*** DOCUMENT EXTRACT ***

The FC Basel 1911–12 season was their nineteenth season since the club's foundation. The club's chairman was Ernst-Alfred Thalmann, it was his tenth presidential term altogether and his fourth in succession. FC Basel played their home games in the Landhof in the district Basel-Wettstein in Kleinbasel, Basel.

Overview 
During the 1911–12 season Emil Hasler was the team captain for the fourth consequtive season and as captain he led the team trainings and was responsible for the line-ups. Basel played a total of 37 matches, 23 friendly games and 14 in the domestic league. Of the friendlies five of the games were played abroad and of the home games five were hosted against foreign clubs. Seven were played against German teams. On 27 August 1911 Basel hosted their first German opponent and this game against FV Baden-Baden was won 7–1. The other three pre-season matches were also won and all three against Swiss teams. During the winter break the team travelled to Italy. On Christmas Eve they were beaten 1–0 by Genoa and on Boxing day they played a 5–5 draw with SG Andrea Doria. At the end of the season the team made a short tour to Germany and played games against Kickers Offenbach and Karlsruher FC Phönix. Basel also hosted French team Mulhouse. Of these 23 friendlies 10 were won, 3 were drawn and 10 were defeats.

*** End of DOCUMENT EXTRACT ***
*** GIVEN INFORMATION ***

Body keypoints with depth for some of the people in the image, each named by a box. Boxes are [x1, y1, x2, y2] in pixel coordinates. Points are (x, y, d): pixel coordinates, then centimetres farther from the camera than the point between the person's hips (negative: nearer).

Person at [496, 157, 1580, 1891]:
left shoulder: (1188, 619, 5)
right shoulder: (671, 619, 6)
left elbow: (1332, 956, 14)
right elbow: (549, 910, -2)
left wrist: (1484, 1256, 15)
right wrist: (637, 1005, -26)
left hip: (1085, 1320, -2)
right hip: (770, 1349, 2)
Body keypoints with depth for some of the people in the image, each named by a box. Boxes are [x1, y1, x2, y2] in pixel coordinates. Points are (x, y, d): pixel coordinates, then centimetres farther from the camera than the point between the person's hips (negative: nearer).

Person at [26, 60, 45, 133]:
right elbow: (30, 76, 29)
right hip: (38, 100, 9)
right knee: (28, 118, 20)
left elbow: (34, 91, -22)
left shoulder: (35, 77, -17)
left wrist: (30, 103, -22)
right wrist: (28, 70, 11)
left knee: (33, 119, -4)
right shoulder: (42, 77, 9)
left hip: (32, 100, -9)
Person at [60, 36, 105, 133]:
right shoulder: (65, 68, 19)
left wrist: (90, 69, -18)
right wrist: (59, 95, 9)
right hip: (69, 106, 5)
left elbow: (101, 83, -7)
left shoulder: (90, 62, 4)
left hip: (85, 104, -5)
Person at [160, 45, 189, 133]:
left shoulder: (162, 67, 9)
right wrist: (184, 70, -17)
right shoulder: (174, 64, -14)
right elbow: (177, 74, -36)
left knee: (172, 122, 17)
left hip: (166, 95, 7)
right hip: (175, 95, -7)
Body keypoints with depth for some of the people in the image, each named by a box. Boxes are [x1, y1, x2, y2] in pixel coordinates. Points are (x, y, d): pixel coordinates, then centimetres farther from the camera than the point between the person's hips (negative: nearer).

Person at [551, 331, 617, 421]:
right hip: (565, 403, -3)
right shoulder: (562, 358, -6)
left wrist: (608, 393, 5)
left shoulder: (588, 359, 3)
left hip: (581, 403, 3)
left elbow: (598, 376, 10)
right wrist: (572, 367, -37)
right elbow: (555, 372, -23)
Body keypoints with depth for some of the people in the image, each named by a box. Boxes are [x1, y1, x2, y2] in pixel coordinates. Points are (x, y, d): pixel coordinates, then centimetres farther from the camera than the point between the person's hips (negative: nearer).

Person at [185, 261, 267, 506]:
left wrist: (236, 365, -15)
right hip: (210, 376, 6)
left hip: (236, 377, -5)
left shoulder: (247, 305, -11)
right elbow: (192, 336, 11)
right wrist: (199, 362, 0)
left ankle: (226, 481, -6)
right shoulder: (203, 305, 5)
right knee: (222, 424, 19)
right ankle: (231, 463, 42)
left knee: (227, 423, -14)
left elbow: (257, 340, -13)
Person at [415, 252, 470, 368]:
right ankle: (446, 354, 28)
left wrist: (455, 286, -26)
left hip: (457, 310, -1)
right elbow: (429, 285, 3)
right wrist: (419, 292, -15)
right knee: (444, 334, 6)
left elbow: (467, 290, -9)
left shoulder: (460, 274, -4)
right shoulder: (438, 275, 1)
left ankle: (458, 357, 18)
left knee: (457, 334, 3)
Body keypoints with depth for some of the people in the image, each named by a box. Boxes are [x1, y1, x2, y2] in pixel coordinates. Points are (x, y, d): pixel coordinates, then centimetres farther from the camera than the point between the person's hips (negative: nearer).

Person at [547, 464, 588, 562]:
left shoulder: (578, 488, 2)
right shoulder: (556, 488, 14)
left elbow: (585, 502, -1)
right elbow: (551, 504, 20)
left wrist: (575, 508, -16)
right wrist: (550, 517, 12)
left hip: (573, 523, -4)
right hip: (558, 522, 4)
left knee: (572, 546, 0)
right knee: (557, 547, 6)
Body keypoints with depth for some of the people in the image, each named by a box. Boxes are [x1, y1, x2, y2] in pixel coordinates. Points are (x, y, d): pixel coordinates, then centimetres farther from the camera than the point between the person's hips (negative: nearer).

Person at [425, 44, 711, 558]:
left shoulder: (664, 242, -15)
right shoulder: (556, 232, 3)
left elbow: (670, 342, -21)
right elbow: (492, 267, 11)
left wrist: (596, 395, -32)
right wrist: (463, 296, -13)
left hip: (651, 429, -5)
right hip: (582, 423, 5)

*** End of GIVEN INFORMATION ***

[WORK REQUEST 1] In the FC Basel season text, who was the club's chairman?
[WORK REQUEST 2] Decide whether each statement agrees with the FC Basel season text: (a) Basel played 14 matches in the domestic league; (b) Basel lost to SG Andrea Doria on Boxing Day; (c) Basel won its home game against FV Baden-Baden. Answer yes or no for each and quote the deciding words.
[WORK REQUEST 3] According to the FC Basel season text, why was Emil Hasler the one who led training and set the line-ups?
Base every answer on the text alone and not on the records.

[EXERCISE RESULT 1] Ernst-Alfred Thalmann

[EXERCISE RESULT 2]
(a) Yes: "14 in the domestic league"
(b) No: "on Boxing day they played a 5–5 draw with SG Andrea Doria"
(c) Yes: "this game against FV Baden-Baden was won 7–1"

[EXERCISE RESULT 3] Emil Hasler was the team captain. The text says that as captain he led the team trainings and was responsible for the line-ups.